= Direction 1 =
According to the post on data typing, which standard do the DATE/TIME/TIMESTAMP types now conform to?
= Direction 2 =
Carry on writing the post on data typing from the point where it ends.

Data types again

I have revised my paper on data typing at 

[1] http://www.textuality.com/xml/typing.html

to take into account some of the issues raised here.  The following
changes have been made: 

 1. scientific notation is supported for FLOAT data types
 2. the DATE/TIME/TIMESTAMP types conform to ISO 8601:1988 (thanks to
    Peter M-R for digging this up)
 3. rather than overload everything on XML-SQLSIZE, there are several
    independent data type parameterization attributes
 4. used the nice explanatory technique from [2] below of
    providing element-like declarations for each type, to illustrate
    the use of the various parameterizing attributes
 5. more examples

Another note that is relevant is 

[2] Jon Bosak's legible version of Jon Paoli's posting, dated 16/05/97,
    embodying a Microsoft proposal, entitled "SD3 - Data Types [fmt]"

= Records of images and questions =
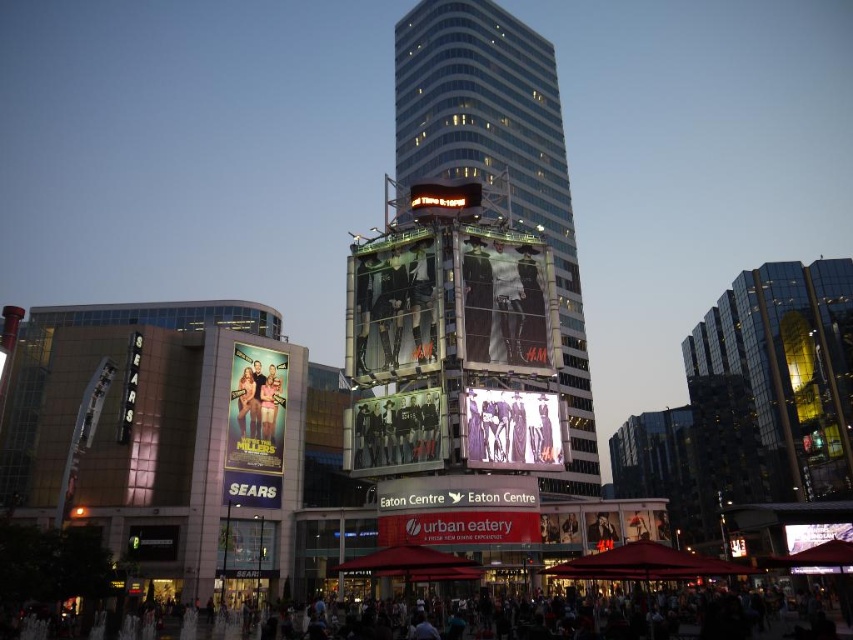
Consider the image. Who is taller, metallic silver billboard at center or metallic gold billboard at center?

metallic gold billboard at center is taller.

Who is lower down, metallic silver billboard at center or metallic gold billboard at center?

metallic silver billboard at center is below.

Locate an element on the screen. The width and height of the screenshot is (853, 640). metallic silver billboard at center is located at coordinates (397, 433).

Does matte purple dress at center appear over smooth black jacket at center?

Yes.

Is matte purple dress at center to the left of smooth black jacket at center from the viewer's perspective?

Indeed, matte purple dress at center is positioned on the left side of smooth black jacket at center.

At what (x,y) coordinates should I click in order to perform the action: click on matte purple dress at center. Please return your answer as a coordinate pair (x, y). Looking at the image, I should click on (512, 429).

Who is positioned more to the left, glassy reflective tower at center or metallic silver billboard at center?

metallic silver billboard at center

Is point (531, 218) in front of point (434, 397)?

No.

Does point (399, 93) lie behind point (387, 464)?

Yes.

At what (x,y) coordinates should I click in order to perform the action: click on glassy reflective tower at center. Please return your answer as a coordinate pair (x, y). The image size is (853, 640). Looking at the image, I should click on (498, 157).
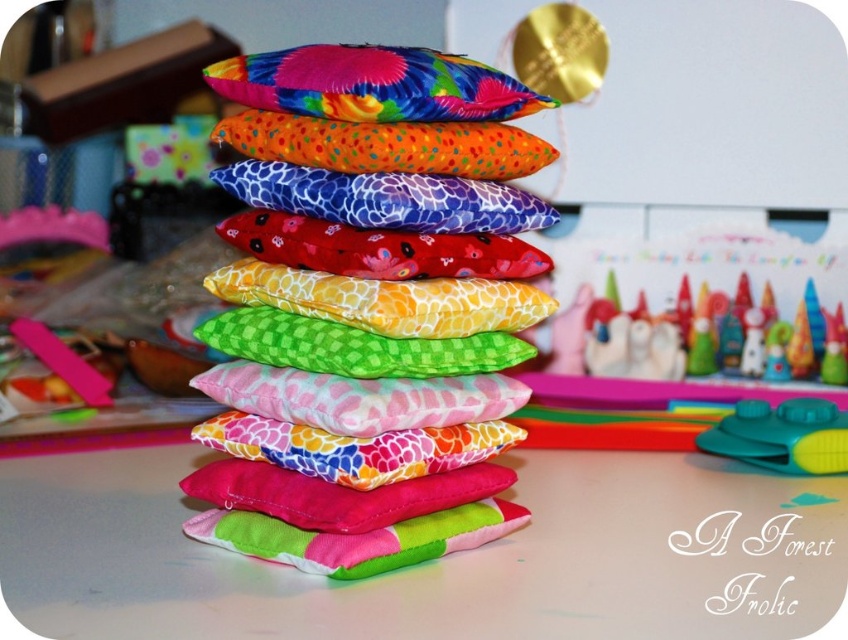
Between vibrant fabric pillows at center and multicolored fabric pillow at upper center, which one is positioned lower?

Positioned lower is vibrant fabric pillows at center.

Between point (462, 260) and point (395, 120), which one is positioned in front?

Positioned in front is point (395, 120).

Between point (212, 442) and point (244, 97), which one is positioned in front?

Positioned in front is point (244, 97).

In order to click on vibrant fabric pillows at center in this screenshot , I will do `click(369, 310)`.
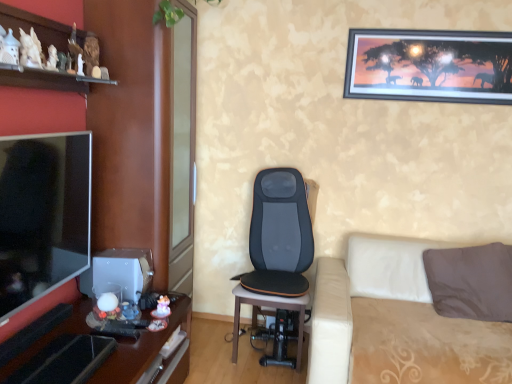
This screenshot has height=384, width=512. What are the coordinates of `white ceramic figurines at upper left` in the screenshot? It's located at (49, 80).

At what (x,y) coordinates should I click in order to perform the action: click on beige fabric studio couch at lower right. Please return your answer as a coordinate pair (x, y). The image size is (512, 384). Looking at the image, I should click on (396, 322).

From the picture: What is the approximate width of matte black tv at left?

3.99 inches.

Measure the distance between matte wood entertainment center at left and camera.

matte wood entertainment center at left and camera are 1.71 meters apart.

Image resolution: width=512 pixels, height=384 pixels. Identify the location of white ceramic figurines at upper left. (49, 80).

How many degrees apart are the facing directions of matte black tv at left and metallic-framed picture at upper right?

They differ by 89.4 degrees in their facing directions.

Which point is more distant from viewer, (31,145) or (432,47)?

Point (432,47)

Which object is thinner, matte black tv at left or metallic-framed picture at upper right?

metallic-framed picture at upper right.

Is the depth of black leather massage chair at center greater than that of beige fabric studio couch at lower right?

Yes.

Are black leather massage chair at center and beige fabric studio couch at lower right located far from each other?

No, black leather massage chair at center is not far from beige fabric studio couch at lower right.

From a real-world perspective, which is physically above, black leather massage chair at center or beige fabric studio couch at lower right?

black leather massage chair at center.

From the image's perspective, which object appears higher, black leather massage chair at center or beige fabric studio couch at lower right?

From the image's view, black leather massage chair at center is above.

From a real-world perspective, between matte wood entertainment center at left and black leather massage chair at center, who is vertically higher?

In real-world perspective, matte wood entertainment center at left is above.

Is matte wood entertainment center at left facing towards black leather massage chair at center?

Yes, matte wood entertainment center at left is turned towards black leather massage chair at center.

Based on their positions, is matte wood entertainment center at left located to the left or right of black leather massage chair at center?

Clearly, matte wood entertainment center at left is on the left of black leather massage chair at center in the image.

Is matte wood entertainment center at left positioned before black leather massage chair at center?

Yes, matte wood entertainment center at left is closer to the camera.

Would you say white ceramic figurines at upper left contains matte wood entertainment center at left?

No, matte wood entertainment center at left is not inside white ceramic figurines at upper left.

Based on the photo, is white ceramic figurines at upper left aimed at matte wood entertainment center at left?

No, white ceramic figurines at upper left is not facing towards matte wood entertainment center at left.

Based on their positions, is white ceramic figurines at upper left located to the left or right of matte wood entertainment center at left?

In the image, white ceramic figurines at upper left appears on the left side of matte wood entertainment center at left.

Which object is further away from the camera, matte wood entertainment center at left or matte white figurine at lower center?

matte white figurine at lower center is further away from the camera.

Is matte wood entertainment center at left inside or outside of matte white figurine at lower center?

matte wood entertainment center at left cannot be found inside matte white figurine at lower center.

Between point (159, 95) and point (163, 311), which one is positioned in front?

Positioned in front is point (163, 311).

Is matte wood entertainment center at left positioned with its back to matte white figurine at lower center?

matte wood entertainment center at left does not have its back to matte white figurine at lower center.

Considering the relative sizes of matte black tv at left and matte wood entertainment center at left in the image provided, is matte black tv at left bigger than matte wood entertainment center at left?

Actually, matte black tv at left might be smaller than matte wood entertainment center at left.

Which object is more forward, matte black tv at left or matte wood entertainment center at left?

matte black tv at left is in front.

Does matte black tv at left have a lesser width compared to matte wood entertainment center at left?

Yes, matte black tv at left is thinner than matte wood entertainment center at left.

Which is behind, point (390, 294) or point (94, 371)?

The point (390, 294) is more distant.

Choose the correct answer: Is beige fabric studio couch at lower right inside wooden glossy desk at left or outside it?

beige fabric studio couch at lower right cannot be found inside wooden glossy desk at left.

How different are the orientations of beige fabric studio couch at lower right and wooden glossy desk at left in degrees?

The angular difference between beige fabric studio couch at lower right and wooden glossy desk at left is 90 degrees.

From the image's perspective, is beige fabric studio couch at lower right under wooden glossy desk at left?

No, from the image's perspective, beige fabric studio couch at lower right is not beneath wooden glossy desk at left.

The height and width of the screenshot is (384, 512). I want to click on television in front of the metallic-framed picture at upper right, so click(x=42, y=214).

Locate an element on the screen. chair on the left of beige fabric studio couch at lower right is located at coordinates pos(278,249).

Based on their spatial positions, is white ceramic figurines at upper left or wooden glossy desk at left closer to matte black tv at left?

wooden glossy desk at left is positioned closer to the anchor matte black tv at left.

Looking at the image, which one is located further to matte black tv at left, wooden glossy desk at left or matte wood entertainment center at left?

Based on the image, wooden glossy desk at left appears to be further to matte black tv at left.

Based on their spatial positions, is white ceramic figurines at upper left or black leather massage chair at center further from matte wood entertainment center at left?

black leather massage chair at center is further to matte wood entertainment center at left.

Estimate the real-world distances between objects in this image. Which object is closer to wooden glossy desk at left, beige fabric studio couch at lower right or metallic-framed picture at upper right?

beige fabric studio couch at lower right is closer to wooden glossy desk at left.

Based on their spatial positions, is beige fabric studio couch at lower right or wooden glossy desk at left further from matte wood entertainment center at left?

Based on the image, beige fabric studio couch at lower right appears to be further to matte wood entertainment center at left.

From the picture: Estimate the real-world distances between objects in this image. Which object is closer to black leather massage chair at center, matte white figurine at lower center or metallic-framed picture at upper right?

matte white figurine at lower center lies closer to black leather massage chair at center than the other object.

From the image, which object appears to be farther from beige fabric studio couch at lower right, black leather massage chair at center or wooden glossy desk at left?

wooden glossy desk at left.

Based on their spatial positions, is white ceramic figurines at upper left or metallic-framed picture at upper right closer to matte black tv at left?

Based on the image, white ceramic figurines at upper left appears to be nearer to matte black tv at left.

You are a GUI agent. You are given a task and a screenshot of the screen. Output one action in this format:
    pyautogui.click(x=<x>, y=<y>)
    Task: Click on the toy between white ceramic figurines at upper left and beige fabric studio couch at lower right from left to right
    The image size is (512, 384).
    Given the screenshot: What is the action you would take?
    pyautogui.click(x=162, y=308)

This screenshot has width=512, height=384. What are the coordinates of `chair between matte wood entertainment center at left and metallic-framed picture at upper right from left to right` in the screenshot? It's located at (278, 249).

Identify the location of entertainment center between white ceramic figurines at upper left and matte white figurine at lower center vertically. The width and height of the screenshot is (512, 384). (131, 133).

Locate an element on the screen. Image resolution: width=512 pixels, height=384 pixels. toy between wooden glossy desk at left and metallic-framed picture at upper right in the horizontal direction is located at coordinates (162, 308).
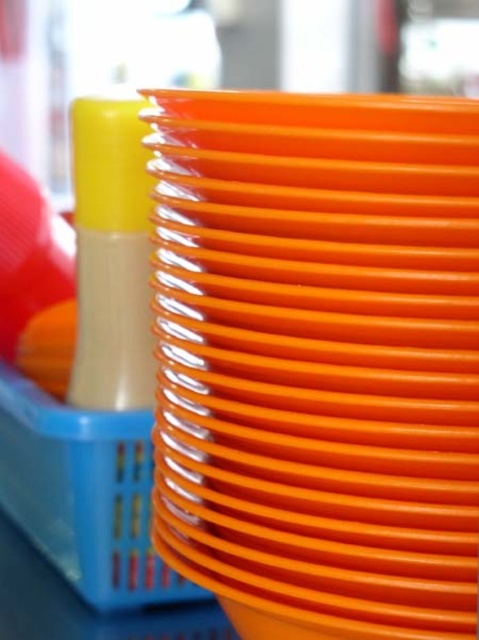
Does point (300, 108) lie in front of point (82, 452)?

Yes, it is.

Image resolution: width=479 pixels, height=640 pixels. Find the location of `orange plastic plate at center`. orange plastic plate at center is located at coordinates click(319, 358).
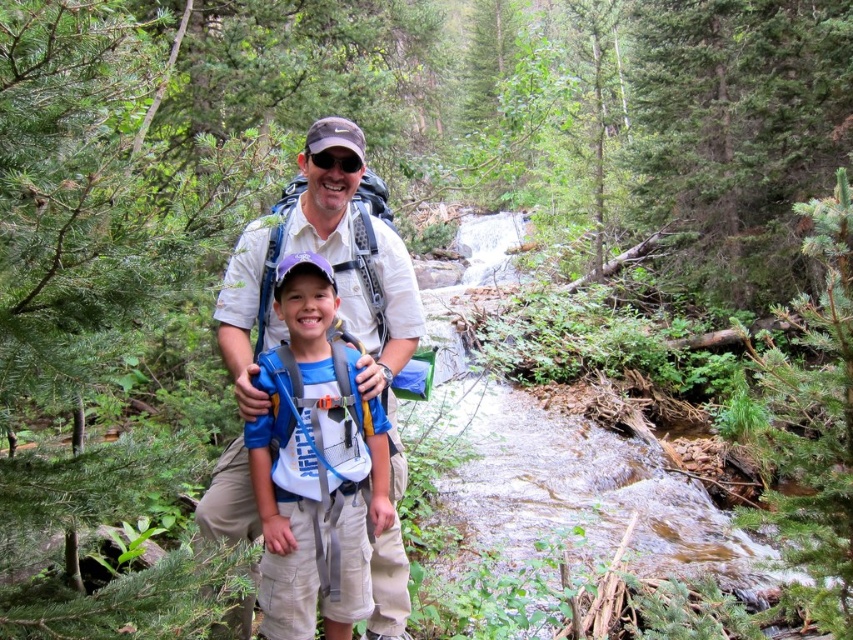
Question: Which object appears closest to the camera in this image?

Choices:
 (A) blue fabric backpack at center
 (B) light beige cotton shirt at center
 (C) black matte sunglasses at center

Answer: (B)

Question: Based on their relative distances, which object is nearer to the black matte sunglasses at center?

Choices:
 (A) blue fabric backpack at center
 (B) light beige cotton shirt at center

Answer: (B)

Question: Is light beige cotton shirt at center to the left of blue fabric backpack at center from the viewer's perspective?

Choices:
 (A) yes
 (B) no

Answer: (B)

Question: Considering the relative positions of light beige cotton shirt at center and blue fabric backpack at center in the image provided, where is light beige cotton shirt at center located with respect to blue fabric backpack at center?

Choices:
 (A) below
 (B) above

Answer: (B)

Question: Can you confirm if blue fabric backpack at center is positioned above black matte sunglasses at center?

Choices:
 (A) no
 (B) yes

Answer: (A)

Question: Which point is closer to the camera?

Choices:
 (A) light beige cotton shirt at center
 (B) black matte sunglasses at center

Answer: (A)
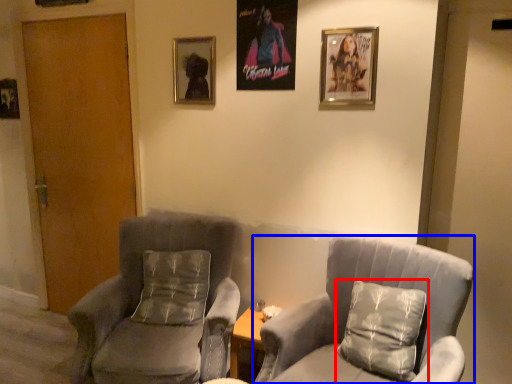
Question: Which object is closer to the camera taking this photo, pillow (highlighted by a red box) or chair (highlighted by a blue box)?

Choices:
 (A) pillow
 (B) chair

Answer: (B)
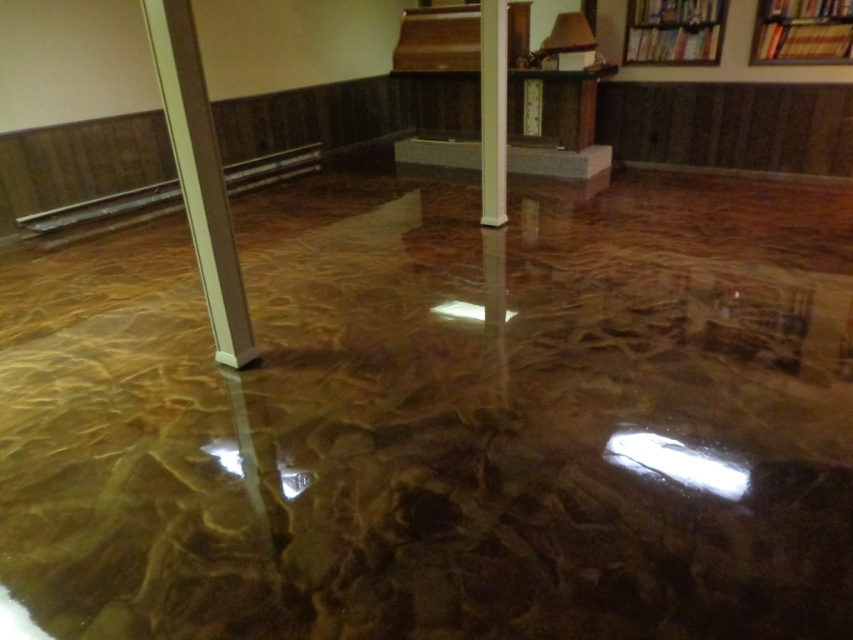
Question: Is metallic polished pillar at left above white glossy pillar at center?

Choices:
 (A) yes
 (B) no

Answer: (B)

Question: Which of these objects is positioned closest to the metallic polished pillar at left?

Choices:
 (A) brown wooden bookshelf at upper right
 (B) wooden bookshelf at upper right
 (C) white glossy pillar at center

Answer: (C)

Question: Which of the following is the farthest from the observer?

Choices:
 (A) brown wooden bookshelf at upper right
 (B) white glossy pillar at center
 (C) wooden bookshelf at upper right
 (D) metallic polished pillar at left

Answer: (A)

Question: Which point appears closest to the camera in this image?

Choices:
 (A) (775, 20)
 (B) (646, 0)
 (C) (155, 35)
 (D) (485, 180)

Answer: (C)

Question: Observing the image, what is the correct spatial positioning of metallic polished pillar at left in reference to white glossy pillar at center?

Choices:
 (A) below
 (B) above

Answer: (A)

Question: Does metallic polished pillar at left appear over wooden bookshelf at upper right?

Choices:
 (A) no
 (B) yes

Answer: (A)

= Expected output 1 =
ISO 8601:1988

= Expected output 2 =
The following issues need to be decided by the ERB - most of them have
been sufficiently discussed I think, but it can't hurt to lay them out.

DT-1. Should we propose a data typing mechanism as part of the XML work?
 Pro: the whole SGML world has been screaming for this for years, and
      XML needs it even more.
 Con: less is more - the world, despite its screams, has limped along
      without it all this time.  Also we have other important work to do.
      
DT-2. Should the data typing mechanism be a separate paper in the WD-xml
 series rather than part of XML-lang?
 Pro: Keep XML-lang simple.  SGML (& maybe HTML) can use it too.
 Con: The usefulness of XML-lang may be impaired if it doesn't have
      the typing guaranteed to be built-in.

DT-3. Should the data typing be a universal/extensible regexp-based thing,
 (as proposed by Gavin Nicol and others) rather than a simple subset of
 of the SQL types as proposed in [1]?
 Pro: extensibility is good - the usages of SGML and XML are unpredictable;
      SQL types were designed for boring COBOL applications.
 Con: we already have extensibility with SGML extended facilities lextypes;
      the SQL types are proven in commercial practice, and are presented
      at the right level for the people who build real applications.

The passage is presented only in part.